Your goal - Set out every line of the listing below as a Markdown table with the columns Row and Line, numbering the rows and omitting blank lines. Leave the pictures out of the table.

Records provided -

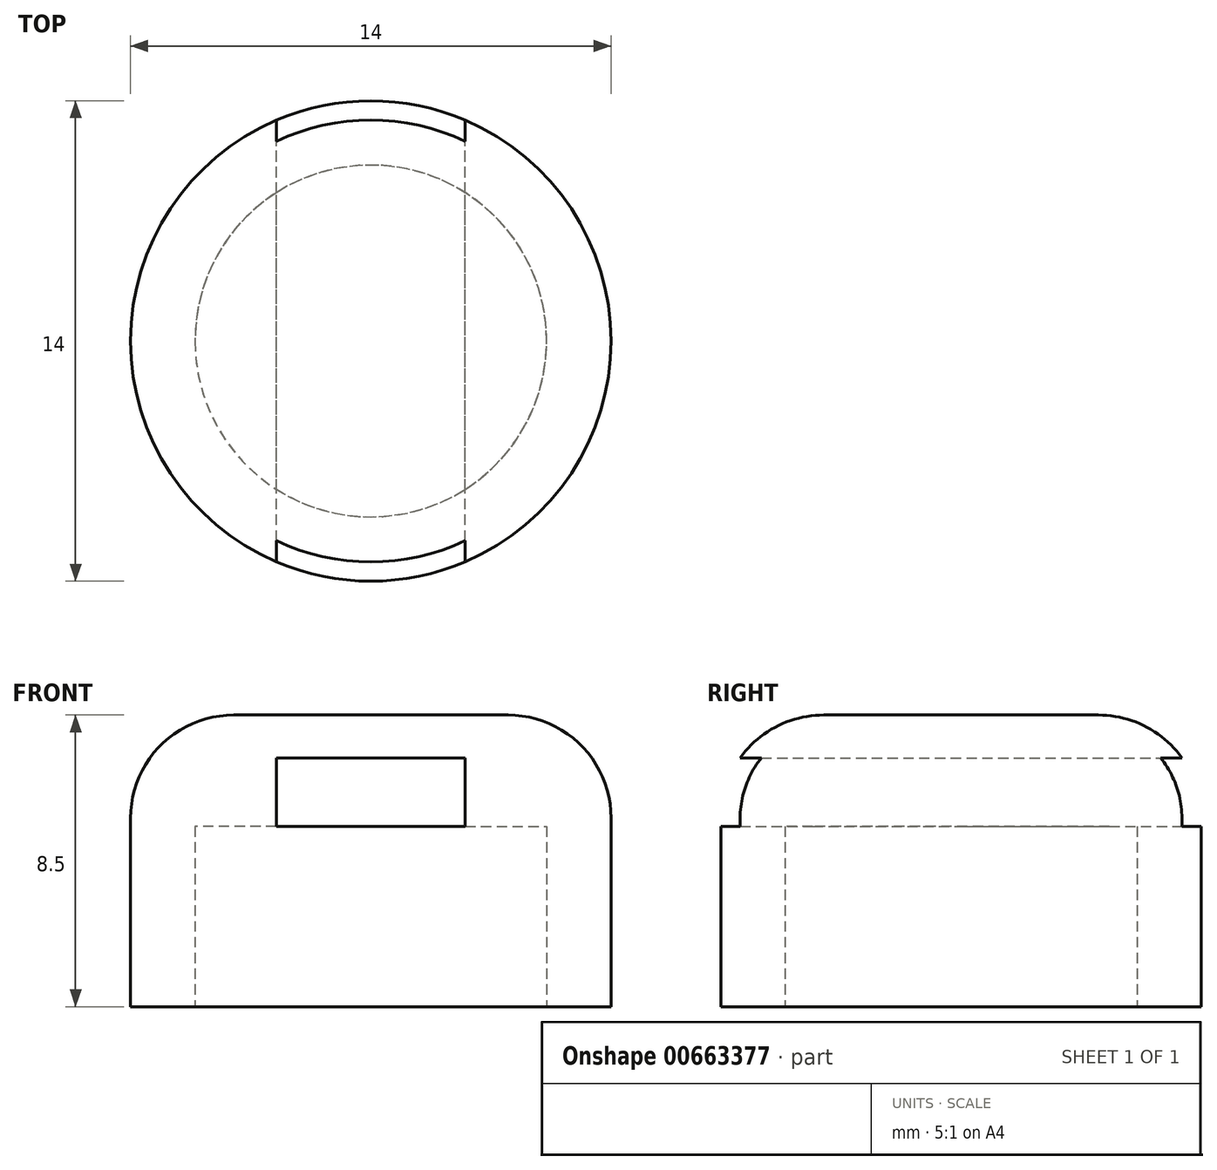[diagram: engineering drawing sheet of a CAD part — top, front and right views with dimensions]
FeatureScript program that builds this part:
annotation { "Feature Type Name" : "Feature", "Feature Type Description" : "" }
export const myFeature = defineFeature(function(context is Context, id is Id, definition is map)
    precondition{}
    {
        {
            var Q0;
            Q0=qCreatedBy(makeId("Front.planeOp"),FACE);
            var sketch = newSketch(context, id + "F0", { "sketchPlane" : qUnion([Q0])});
            skLineSegment(sketch, "E0", {"start": v(0, 0) * mm, "end": v(7, 0) * mm});
            skLineSegment(sketch, "E1", {"start": v(7, 0) * mm, "end": v(7, 5.5) * mm});
            skLineSegment(sketch, "E2", {"start": v(0, 0) * mm, "end": v(0, 8.5) * mm});
            skLineSegment(sketch, "E3", {"start": v(0, 8.5) * mm, "end": v(4, 8.5) * mm});
            skLineSegment(sketch, "E4", {"start": v(0, -6.1) * mm, "end": v(0, 11.18) * mm, "construction": true});
            skPoint(sketch, "E5.visualSharp", {"position": v(7, 8.5) * mm});
            skArc(sketch, "E5.filletArc", {"start": v(7, 5.5) * mm, "mid": v(6.12, 7.62) * mm, "end": v(4, 8.5) * mm});
            skSolve(sketch);
        }
        {
            var Q0;
            Q0=makeQuery(id+"F0.imprint","IMPRINT",FACE,{"disambiguationData":[TD([[makeQuery(id+"F0.imprint","IMPRINT",EDGE,{"derivedFrom":sQuery(id+"F0.wireOp",EDGE,"E0")}),1.0]])]});
            var Q1;
            Q1=sQuery(id+"F0.wireOp",EDGE,"E4");
            revolve(context, id + "F1", {"entities" : qUnion([Q0]), "axis" : qUnion([Q1]), "revolveType" : RevolveType.FULL});
        }
        {
            var Q0;
            Q0=makeQuery(id+"F1.opRevolve","SWEPT_FACE",FACE,{"disambiguationData":[OSD([sQuery(id+"F0.wireOp",EDGE,"E0")])]});
            var sketch = newSketch(context, id + "F2", { "sketchPlane" : qUnion([Q0])});
            skCircle(sketch, "E6", {"center": v(0, 0) * mm, "radius": 5.12 * mm});
            skSolve(sketch);
        }
        {
            var Q0;
            Q0 = qSketchRegion(id + "F2", true);
            extrude(context, id + "F3", {"entities" : qUnion([Q0]), "operationType" : NewBodyOperationType.REMOVE, "oppositeDirection" : true, "depth" : 5.25 * mm, "offsetDistance" : 25 * mm});
        }
        {
            var Q0;
            Q0=qCreatedBy(makeId("Front.planeOp"),FACE);
            var sketch = newSketch(context, id + "F4", { "sketchPlane" : qUnion([Q0])});
            skLineSegment(sketch, "E7.0", {"start": v(5.12, 5.25) * mm, "end": v(-5.12, 5.25) * mm});
            skLineSegment(sketch, "E8", {"start": v(-2.75, 5.25) * mm, "end": v(-2.75, 7.25) * mm});
            skLineSegment(sketch, "E9", {"start": v(-2.75, 7.25) * mm, "end": v(2.75, 7.25) * mm});
            skLineSegment(sketch, "E10", {"start": v(2.75, 7.25) * mm, "end": v(2.75, 5.25) * mm});
            skLineSegment(sketch, "E11", {"start": v(2.75, 5.25) * mm, "end": v(-2.75, 5.25) * mm});
            skSolve(sketch);
        }
        {
            var Q0;
            Q0=makeQuery(id+"F4.imprint","IMPRINT",FACE,{"disambiguationData":[TD([[makeQuery(id+"F4.imprint","IMPRINT",EDGE,{"derivedFrom":sQuery(id+"F4.wireOp",EDGE,"E8")}),-1.0]])]});
            extrude(context, id + "F5", {"entities" : qUnion([Q0]), "operationType" : NewBodyOperationType.REMOVE, "endBound" : BoundingType.SYMMETRIC, "depth" : 15 * mm, "offsetDistance" : 25 * mm});
        }
    });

Answer to this problem -
| Row | Line |
|---|---|
| 1 | [diagram: engineering drawing sheet of a CAD part — top, front and right views with dimensions] |
| 2 | FeatureScript program that builds this part: |
| 3 | annotation { "Feature Type Name" : "Feature", "Feature Type Description" : "" } |
| 4 | export const myFeature = defineFeature(function(context is Context, id is Id, definition is map) |
| 5 |     precondition{} |
| 6 |     { |
| 7 |         { |
| 8 |             var Q0; |
| 9 |             Q0=qCreatedBy(makeId("Front.planeOp"),FACE); |
| 10 |             var sketch = newSketch(context, id + "F0", { "sketchPlane" : qUnion([Q0])}); |
| 11 |             skLineSegment(sketch, "E0", {"start": v(0, 0) * mm, "end": v(7, 0) * mm}); |
| 12 |             skLineSegment(sketch, "E1", {"start": v(7, 0) * mm, "end": v(7, 5.5) * mm}); |
| 13 |             skLineSegment(sketch, "E2", {"start": v(0, 0) * mm, "end": v(0, 8.5) * mm}); |
| 14 |             skLineSegment(sketch, "E3", {"start": v(0, 8.5) * mm, "end": v(4, 8.5) * mm}); |
| 15 |             skLineSegment(sketch, "E4", {"start": v(0, -6.1) * mm, "end": v(0, 11.18) * mm, "construction": true}); |
| 16 |             skPoint(sketch, "E5.visualSharp", {"position": v(7, 8.5) * mm}); |
| 17 |             skArc(sketch, "E5.filletArc", {"start": v(7, 5.5) * mm, "mid": v(6.12, 7.62) * mm, "end": v(4, 8.5) * mm}); |
| 18 |             skSolve(sketch); |
| 19 |         } |
| 20 |         { |
| 21 |             var Q0; |
| 22 |             Q0=makeQuery(id+"F0.imprint","IMPRINT",FACE,{"disambiguationData":[TD([[makeQuery(id+"F0.imprint","IMPRINT",EDGE,{"derivedFrom":sQuery(id+"F0.wireOp",EDGE,"E0")}),1.0]])]}); |
| 23 |             var Q1; |
| 24 |             Q1=sQuery(id+"F0.wireOp",EDGE,"E4"); |
| 25 |             revolve(context, id + "F1", {"entities" : qUnion([Q0]), "axis" : qUnion([Q1]), "revolveType" : RevolveType.FULL}); |
| 26 |         } |
| 27 |         { |
| 28 |             var Q0; |
| 29 |             Q0=makeQuery(id+"F1.opRevolve","SWEPT_FACE",FACE,{"disambiguationData":[OSD([sQuery(id+"F0.wireOp",EDGE,"E0")])]}); |
| 30 |             var sketch = newSketch(context, id + "F2", { "sketchPlane" : qUnion([Q0])}); |
| 31 |             skCircle(sketch, "E6", {"center": v(0, 0) * mm, "radius": 5.12 * mm}); |
| 32 |             skSolve(sketch); |
| 33 |         } |
| 34 |         { |
| 35 |             var Q0; |
| 36 |             Q0 = qSketchRegion(id + "F2", true); |
| 37 |             extrude(context, id + "F3", {"entities" : qUnion([Q0]), "operationType" : NewBodyOperationType.REMOVE, "oppositeDirection" : true, "depth" : 5.25 * mm, "offsetDistance" : 25 * mm}); |
| 38 |         } |
| 39 |         { |
| 40 |             var Q0; |
| 41 |             Q0=qCreatedBy(makeId("Front.planeOp"),FACE); |
| 42 |             var sketch = newSketch(context, id + "F4", { "sketchPlane" : qUnion([Q0])}); |
| 43 |             skLineSegment(sketch, "E7.0", {"start": v(5.12, 5.25) * mm, "end": v(-5.12, 5.25) * mm}); |
| 44 |             skLineSegment(sketch, "E8", {"start": v(-2.75, 5.25) * mm, "end": v(-2.75, 7.25) * mm}); |
| 45 |             skLineSegment(sketch, "E9", {"start": v(-2.75, 7.25) * mm, "end": v(2.75, 7.25) * mm}); |
| 46 |             skLineSegment(sketch, "E10", {"start": v(2.75, 7.25) * mm, "end": v(2.75, 5.25) * mm}); |
| 47 |             skLineSegment(sketch, "E11", {"start": v(2.75, 5.25) * mm, "end": v(-2.75, 5.25) * mm}); |
| 48 |             skSolve(sketch); |
| 49 |         } |
| 50 |         { |
| 51 |             var Q0; |
| 52 |             Q0=makeQuery(id+"F4.imprint","IMPRINT",FACE,{"disambiguationData":[TD([[makeQuery(id+"F4.imprint","IMPRINT",EDGE,{"derivedFrom":sQuery(id+"F4.wireOp",EDGE,"E8")}),-1.0]])]}); |
| 53 |             extrude(context, id + "F5", {"entities" : qUnion([Q0]), "operationType" : NewBodyOperationType.REMOVE, "endBound" : BoundingType.SYMMETRIC, "depth" : 15 * mm, "offsetDistance" : 25 * mm}); |
| 54 |         } |
| 55 |     }); |